После обеда государь пошел к цесаревичу об руку с императрицею, один, без всякого конвоя или свиты. Этот знак доверия и эта простота очаровали всех жителей; единодушные виваты долго сопровождали августейшую чету по улице.
На следующее утро государь присутствовал у развода на Саксонской площади; несметная толпа ожидала там его прибытия.
Цесаревич старался подавать собою пример почтительности и усердия. У развода он суетился, как бы простой генерал, устрашенный высочайшим присутствием; при церемониальном марше становился сам на правый фланг и при втором проходе шел в замке, с карманною книжкою в руке, для отметки тут же высочайших приказаний. […]
В доказательство того, что обе страны находятся под одним и тем же правительством, государь велел привезти из Петербурга императорскую корону.
В назначенный для коронации день дворцовые залы наполнились приглашенными сановниками и дамами; войска стали от дворца до римско-католического собора; улицы, балконы и даже кровли покрылись зрителями.
Императорская чета с наследником, обоими великими князьями и всею военною свитою, в предшествии двора, вступила в тронную залу королей польских. Вокруг залы поместились министры, сенаторы, прелаты и нунции.
Государь на ступенях трона, под королевским балдахином, возложив на себя корону, произнес присягу перед распятием. В выражении его голоса было столько величественности и правды, что всех предстоящих объяло глубокое умиление.
Потом царь с царицею следовали пешком к собору, среди восторженных криков толпы.
В соборе, под древними сводами которого столько королей воспринимали корону и столько поколений поклонялись своим владыкам, поляками не могло не овладеть некоторое самодовольство при виде потомка Петра Великого, отдающего почесть вероисповеданию их края, и католическое духовенство не могло не ощущать странного чувства, вознося молитвы о возведенном на престол православном царе. На нас, напротив, все это произвело какое-то тягостное впечатление, как бы предзнаменовавшее ту неблагодарность, которою этот легкомысленный и тщеславный народ отплатит со временем за доверие и честь, оказанные ему русским императором.

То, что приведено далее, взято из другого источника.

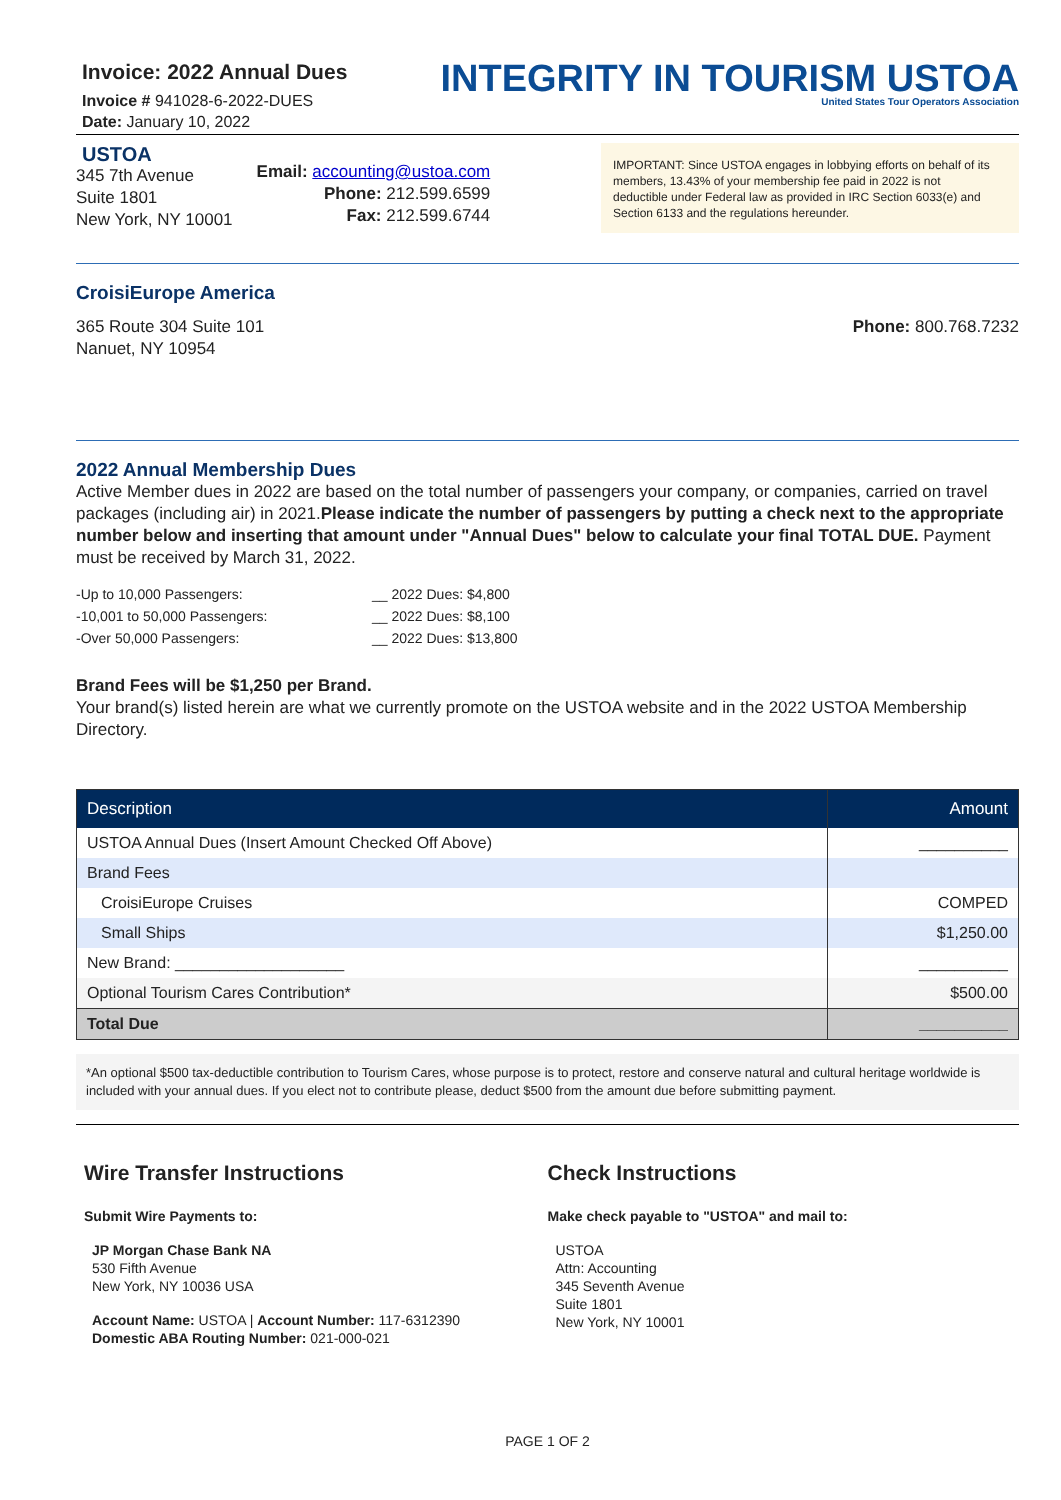Invoice: 2022 Annual Dues
Invoice # 941028-6-2022-DUES
Date: January 10, 2022
INTEGRITY IN TOURISM USTOA
United States Tour Operators Association
USTOA
345 7th Avenue
Suite 1801
New York, NY 10001
Email: accounting@ustoa.com
Phone: 212.599.6599
Fax: 212.599.6744
IMPORTANT: Since USTOA engages in lobbying efforts on behalf of its members, 13.43% of your membership fee paid in 2022 is not deductible under Federal law as provided in IRC Section 6033(e) and Section 6133 and the regulations hereunder.
CroisiEurope America
365 Route 304 Suite 101
Nanuet, NY 10954
Phone: 800.768.7232
2022 Annual Membership Dues
Active Member dues in 2022 are based on the total number of passengers your company, or companies, carried on travel packages (including air) in 2021.Please indicate the number of passengers by putting a check next to the appropriate number below and inserting that amount under "Annual Dues" below to calculate your final TOTAL DUE. Payment must be received by March 31, 2022.
-Up to 10,000 Passengers: __ 2022 Dues: $4,800
-10,001 to 50,000 Passengers: __ 2022 Dues: $8,100
-Over 50,000 Passengers: __ 2022 Dues: $13,800
Brand Fees will be $1,250 per Brand.
Your brand(s) listed herein are what we currently promote on the USTOA website and in the 2022 USTOA Membership Directory.
| Description | Amount |
| --- | --- |
| USTOA Annual Dues (Insert Amount Checked Off Above) | __________ |
| Brand Fees | |
| CroisiEurope Cruises | COMPED |
| Small Ships | $1,250.00 |
| New Brand: ___________________ | __________ |
| Optional Tourism Cares Contribution* | $500.00 |
| Total Due | __________ |
*An optional $500 tax-deductible contribution to Tourism Cares, whose purpose is to protect, restore and conserve natural and cultural heritage worldwide is included with your annual dues. If you elect not to contribute please, deduct $500 from the amount due before submitting payment.
Wire Transfer Instructions
Submit Wire Payments to:
JP Morgan Chase Bank NA
530 Fifth Avenue
New York, NY 10036 USA
Account Name: USTOA | Account Number: 117-6312390
Domestic ABA Routing Number: 021-000-021
Check Instructions
Make check payable to "USTOA" and mail to:
USTOA
Attn: Accounting
345 Seventh Avenue
Suite 1801
New York, NY 10001
PAGE 1 OF 2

Возвратясь во внутренние комнаты дворца, государь прислал за мною. При виде моего душевного смущения он не скрыл и своего. Он принес присягу с чистыми помыслами и с твердою решимостию свято ее соблюдать. Рыцарское его сердце всегда чуждалось всякой затаенной мысли.
После церемонии был во дворце банкетный стол.

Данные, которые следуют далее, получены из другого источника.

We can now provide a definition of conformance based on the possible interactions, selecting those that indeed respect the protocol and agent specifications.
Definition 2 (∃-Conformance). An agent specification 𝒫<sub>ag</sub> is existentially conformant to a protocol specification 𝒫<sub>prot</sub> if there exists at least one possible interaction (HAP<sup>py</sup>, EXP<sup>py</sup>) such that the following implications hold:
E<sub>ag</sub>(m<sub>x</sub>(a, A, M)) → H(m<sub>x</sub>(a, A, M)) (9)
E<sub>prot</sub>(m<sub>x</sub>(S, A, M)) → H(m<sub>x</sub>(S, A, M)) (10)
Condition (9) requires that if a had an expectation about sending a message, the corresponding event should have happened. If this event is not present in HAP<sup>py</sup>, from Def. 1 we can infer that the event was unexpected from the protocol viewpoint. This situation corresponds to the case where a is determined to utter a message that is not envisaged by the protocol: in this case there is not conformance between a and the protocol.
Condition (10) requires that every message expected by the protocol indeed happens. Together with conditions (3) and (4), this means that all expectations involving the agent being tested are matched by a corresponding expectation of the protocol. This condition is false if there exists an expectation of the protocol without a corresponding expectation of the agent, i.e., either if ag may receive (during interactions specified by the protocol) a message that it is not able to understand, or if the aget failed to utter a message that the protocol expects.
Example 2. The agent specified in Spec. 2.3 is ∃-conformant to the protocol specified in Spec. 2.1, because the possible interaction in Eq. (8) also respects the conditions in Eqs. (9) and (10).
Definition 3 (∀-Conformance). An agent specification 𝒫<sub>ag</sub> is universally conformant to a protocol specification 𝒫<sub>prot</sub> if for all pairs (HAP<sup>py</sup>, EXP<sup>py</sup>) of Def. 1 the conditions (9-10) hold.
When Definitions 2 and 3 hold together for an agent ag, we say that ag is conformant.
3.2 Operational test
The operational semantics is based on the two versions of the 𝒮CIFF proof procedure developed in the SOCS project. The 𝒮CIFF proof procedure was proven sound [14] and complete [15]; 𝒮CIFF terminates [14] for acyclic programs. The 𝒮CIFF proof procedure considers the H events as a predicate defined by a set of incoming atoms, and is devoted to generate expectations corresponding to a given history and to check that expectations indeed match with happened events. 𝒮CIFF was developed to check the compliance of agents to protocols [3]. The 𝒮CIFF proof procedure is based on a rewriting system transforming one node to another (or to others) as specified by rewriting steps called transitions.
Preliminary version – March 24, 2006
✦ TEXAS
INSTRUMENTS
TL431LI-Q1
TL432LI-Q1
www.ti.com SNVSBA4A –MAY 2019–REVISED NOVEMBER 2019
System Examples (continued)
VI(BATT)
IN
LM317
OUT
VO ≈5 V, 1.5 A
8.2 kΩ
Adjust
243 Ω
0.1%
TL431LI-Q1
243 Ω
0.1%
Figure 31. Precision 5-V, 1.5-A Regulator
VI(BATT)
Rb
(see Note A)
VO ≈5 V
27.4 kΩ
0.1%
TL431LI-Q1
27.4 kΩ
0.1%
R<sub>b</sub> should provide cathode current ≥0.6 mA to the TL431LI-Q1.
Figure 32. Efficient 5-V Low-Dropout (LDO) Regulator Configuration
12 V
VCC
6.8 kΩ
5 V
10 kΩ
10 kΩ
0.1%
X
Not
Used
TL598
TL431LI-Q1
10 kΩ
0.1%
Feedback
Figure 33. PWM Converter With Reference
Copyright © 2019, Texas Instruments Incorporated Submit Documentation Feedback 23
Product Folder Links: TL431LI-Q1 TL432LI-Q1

Этот день ознаменовался немалыми милостями, между прочим и пожалованием князя Адама Чарторыжского в обер-камергеры, что несколько огорчило тщеславного князя, постоянно мечтавшего носить титул царского наместника.
За обедом мне пришлось сидеть между нунциями; жалуясь на жестокую грубость цесаревича и превознося приветливость нового их царя, они отзывались, что охотно отдали бы последнему свою конституционную хартию со всеми ее привилегиями, лишь бы он управлял ими непосредственно, как управляет Россиею.
За церемониею следовали иллюминации, балы, театры и большие смотры. […]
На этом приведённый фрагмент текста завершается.